La Cour rappelle que l’application d’un taux réduit de TVA constitue une dérogation au principe du taux normal, ce qui justifie une interprétation restrictive de son champ d’application. Cette approche permet aux États membres d’exercer une application sélective du taux réduit (A), en utilisant des critères précis pour définir les biens concernés, tel que celui de la durée de conservation (B).

A. Une application sélective conforme à la directive TVA

La directive TVA, dans son article 98, autorise les États membres à appliquer un ou deux taux réduits aux seules catégories de biens et de services listées à son annexe III. Parmi celles-ci figurent les « denrées alimentaires […] destinées à la consommation humaine ». La jurisprudence constante de la Cour confirme qu’il appartient aux États de déterminer, au sein de ces catégories, les biens spécifiques qui bénéficieront du taux réduit. La Cour souligne que « la limitation de son application à des aspects concrets et spécifiques de la catégorie de prestation en cause est cohérente avec le principe selon lequel les exemptions et les dérogations doivent être interprétées restrictivement ». Un État membre peut donc légitimement choisir de ne pas appliquer le taux réduit à l’ensemble des denrées alimentaires, mais seulement à une sous-catégorie d’entre elles. Cette faculté de sélection constitue une marge d’appréciation essentielle laissée aux législateurs nationaux pour la mise en œuvre de leur politique fiscale et économique, dans le respect du cadre harmonisé.
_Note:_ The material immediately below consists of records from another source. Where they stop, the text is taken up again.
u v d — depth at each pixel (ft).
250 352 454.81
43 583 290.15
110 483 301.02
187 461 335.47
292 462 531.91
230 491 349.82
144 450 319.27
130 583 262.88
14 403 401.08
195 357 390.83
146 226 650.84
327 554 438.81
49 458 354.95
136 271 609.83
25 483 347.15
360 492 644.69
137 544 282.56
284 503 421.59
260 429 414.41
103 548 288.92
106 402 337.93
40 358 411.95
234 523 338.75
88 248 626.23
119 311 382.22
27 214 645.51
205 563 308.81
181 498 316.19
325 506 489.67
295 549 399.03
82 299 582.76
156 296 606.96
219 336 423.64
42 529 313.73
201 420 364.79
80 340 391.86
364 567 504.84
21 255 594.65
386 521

B. La validité de principe du critère de la durée de conservation

Pour opérer cette sélection, les États membres doivent définir avec précision les biens concernés. La Cour précise que « le recours à la [nomenclature combinée] n’est qu’une manière parmi d’autres de délimiter avec précision la catégorie concernée ». En l’espèce, le législateur national a choisi un critère fondé sur la « date de durabilité minimale » ou la « date limite de consommation » pour distinguer les pâtisseries et viennoiseries éligibles au taux réduit. La Cour considère qu’un tel critère, en l’occurrence une durée de conservation n’excédant pas quarante-cinq jours, permet effectivement de délimiter un « aspect concret et spécifique » des biens visés par l’annexe III. Par conséquent, cette méthode de délimitation est jugée, en principe, compatible avec l’article 98 de la directive TVA. Le choix de ce critère n’est donc pas, en soi, contraire au droit de l’Union, car il relève de la liberté d’appréciation de l’État membre pour circonscrire le bénéfice d’une mesure dérogatoire.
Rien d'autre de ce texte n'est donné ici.